Les noires Ardennes ouvrent, pour te recevoir et te cacher, leurs grands bras de feuillage; la bonne forêt, pour te coucher, amasse au fond de ses grottes sa mousse la plus soyeuse; elle incline ses arceaux sur ton front afin de te garantir de la pluie et du soleil; elle te plaint avec les larmes de ses sources et les soupirs de ses faons et de ses daims qui brament; elle fait de ses rochers de complaisants pupitres pour tes épîtres amoureuses; elle te prête les épines de ses buissons pour les suspendre, et ordonne à l’écorce de satin de ses trembles de céder à la pointe de ton stylet quand tu veux y graver le chiffre de Rosalinde.

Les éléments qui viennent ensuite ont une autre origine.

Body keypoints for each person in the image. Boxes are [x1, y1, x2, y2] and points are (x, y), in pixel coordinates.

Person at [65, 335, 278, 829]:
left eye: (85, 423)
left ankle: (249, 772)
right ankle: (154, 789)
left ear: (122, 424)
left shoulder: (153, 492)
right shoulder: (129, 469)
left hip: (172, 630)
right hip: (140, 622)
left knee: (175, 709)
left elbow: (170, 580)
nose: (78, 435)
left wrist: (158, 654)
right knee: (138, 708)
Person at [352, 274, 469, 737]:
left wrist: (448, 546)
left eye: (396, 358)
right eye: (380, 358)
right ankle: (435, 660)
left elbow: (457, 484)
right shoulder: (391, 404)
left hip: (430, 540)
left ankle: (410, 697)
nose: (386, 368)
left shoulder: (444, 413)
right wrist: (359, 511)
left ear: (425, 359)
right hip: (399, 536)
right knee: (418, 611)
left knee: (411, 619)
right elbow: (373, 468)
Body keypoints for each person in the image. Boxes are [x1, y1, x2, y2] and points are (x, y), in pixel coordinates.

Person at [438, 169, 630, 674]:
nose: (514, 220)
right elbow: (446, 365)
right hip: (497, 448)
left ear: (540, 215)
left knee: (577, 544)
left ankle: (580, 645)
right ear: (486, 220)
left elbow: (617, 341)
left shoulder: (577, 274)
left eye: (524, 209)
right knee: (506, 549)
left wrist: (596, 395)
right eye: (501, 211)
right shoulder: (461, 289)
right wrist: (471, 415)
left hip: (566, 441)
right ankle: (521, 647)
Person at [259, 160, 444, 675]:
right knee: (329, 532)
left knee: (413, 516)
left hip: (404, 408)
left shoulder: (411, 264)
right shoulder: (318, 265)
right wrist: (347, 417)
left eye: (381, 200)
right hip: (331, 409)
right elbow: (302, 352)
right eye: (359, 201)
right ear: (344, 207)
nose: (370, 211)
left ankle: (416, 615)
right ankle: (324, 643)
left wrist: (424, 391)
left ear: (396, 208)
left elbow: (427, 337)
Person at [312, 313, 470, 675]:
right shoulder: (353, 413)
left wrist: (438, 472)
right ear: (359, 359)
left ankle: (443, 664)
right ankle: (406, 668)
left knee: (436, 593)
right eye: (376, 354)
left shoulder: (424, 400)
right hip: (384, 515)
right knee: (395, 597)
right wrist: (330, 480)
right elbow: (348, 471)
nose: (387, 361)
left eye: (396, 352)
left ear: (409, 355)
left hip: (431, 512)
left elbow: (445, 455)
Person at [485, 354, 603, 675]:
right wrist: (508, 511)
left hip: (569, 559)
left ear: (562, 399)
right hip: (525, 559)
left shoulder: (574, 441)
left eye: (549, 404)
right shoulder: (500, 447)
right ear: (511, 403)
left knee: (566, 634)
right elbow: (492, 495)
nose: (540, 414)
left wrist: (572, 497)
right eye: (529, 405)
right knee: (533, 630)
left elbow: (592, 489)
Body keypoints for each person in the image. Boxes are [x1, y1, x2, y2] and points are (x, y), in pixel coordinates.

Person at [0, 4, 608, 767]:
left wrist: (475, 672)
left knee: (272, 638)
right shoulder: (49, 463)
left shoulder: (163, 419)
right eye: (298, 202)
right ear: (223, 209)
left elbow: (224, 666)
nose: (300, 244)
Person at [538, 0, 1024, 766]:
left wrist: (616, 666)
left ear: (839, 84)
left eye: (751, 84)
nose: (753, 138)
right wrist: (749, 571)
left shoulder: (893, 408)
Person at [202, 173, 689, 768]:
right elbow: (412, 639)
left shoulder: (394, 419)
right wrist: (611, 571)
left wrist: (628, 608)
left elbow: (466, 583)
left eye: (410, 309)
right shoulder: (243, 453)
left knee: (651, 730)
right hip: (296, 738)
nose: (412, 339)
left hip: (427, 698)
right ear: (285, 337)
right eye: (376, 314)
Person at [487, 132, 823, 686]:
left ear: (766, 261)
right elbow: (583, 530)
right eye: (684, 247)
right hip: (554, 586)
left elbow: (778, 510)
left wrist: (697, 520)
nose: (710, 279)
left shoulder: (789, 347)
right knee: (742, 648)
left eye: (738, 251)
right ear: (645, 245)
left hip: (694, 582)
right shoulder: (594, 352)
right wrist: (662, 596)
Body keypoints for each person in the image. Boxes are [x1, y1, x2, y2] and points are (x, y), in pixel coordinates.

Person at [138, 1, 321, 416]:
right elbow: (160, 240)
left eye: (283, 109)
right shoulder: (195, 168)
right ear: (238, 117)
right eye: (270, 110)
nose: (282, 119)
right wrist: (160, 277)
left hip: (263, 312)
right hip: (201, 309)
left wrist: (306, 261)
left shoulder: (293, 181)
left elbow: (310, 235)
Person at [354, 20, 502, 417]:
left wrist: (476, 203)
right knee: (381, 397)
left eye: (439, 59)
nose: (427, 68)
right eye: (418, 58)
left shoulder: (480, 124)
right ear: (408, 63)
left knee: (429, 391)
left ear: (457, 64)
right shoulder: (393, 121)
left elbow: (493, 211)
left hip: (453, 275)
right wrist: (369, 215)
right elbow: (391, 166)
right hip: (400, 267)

Si l’on pouvait, jeune Orlando, avoir comme toi une grande forêt ombreuse pour se retirer et s’isoler dans sa peine, et si, au détour d’une allée, on rencontrait celle que l’on cherche, reconnaissable, quoique déguisée! – Mais, hélas! le monde de l’âme n’a pas d’Ardennes verdoyantes, et ce n’est que dans le parterre de poésie que s’épanouissent ces petites fleurs capricieuses et sauvages dont le parfum fait tout oublier. Nous avons beau verser des larmes, elles ne forment pas de ces belles cascades argentines; nous avons beau soupirer, aucun écho complaisant ne se donne la peine de nous renvoyer nos plaintes ornées d’assonances et de concetti. – C’est en vain que nous accrochons des sonnets aux piquants de toutes les ronces, jamais Rosalinde ne les ramasse, et c’est gratuitement que nous entaillons l’écorce des arbres de chiffres amoureux.

Oiseaux du ciel, prêtez-moi chacun une plume, l’hirondelle comme l’aigle, le colibri comme l’oiseau roc, afin que je m’en fasse une paire d’ailes pour voler haut et vite par des régions inconnues, où je ne retrouve rien qui rappelle à mon souvenir la cité des vivants, où je puisse oublier que je suis moi, et vivre d’une vie étrange et nouvelle, plus loin que l’Amérique, plus loin que l’Afrique, plus loin que l’Asie, plus loin que la dernière île du monde, par l’océan de glace, au-delà du pôle où tremble l’aurore boréale, dans l’impalpable royaume où s’envolent les divines créations des poètes et les types de la suprême beauté.

Comment supporter les conversations ordinaires dans les cercles et les salons, quand on t’a entendu parler, étincelant Mercutio, dont chaque phrase éclate en pluie d’or et d’argent, comme une bombe d’artifices sous un ciel semé d’étoiles? Pâle Desdémona, quel plaisir veux-tu que l’on prenne, après la romance du Saule, à aucune musique terrestre? Quelles femmes ne semblent pas laides à côté de vos Vénus, sculpteurs antiques, poètes aux strophes de marbre?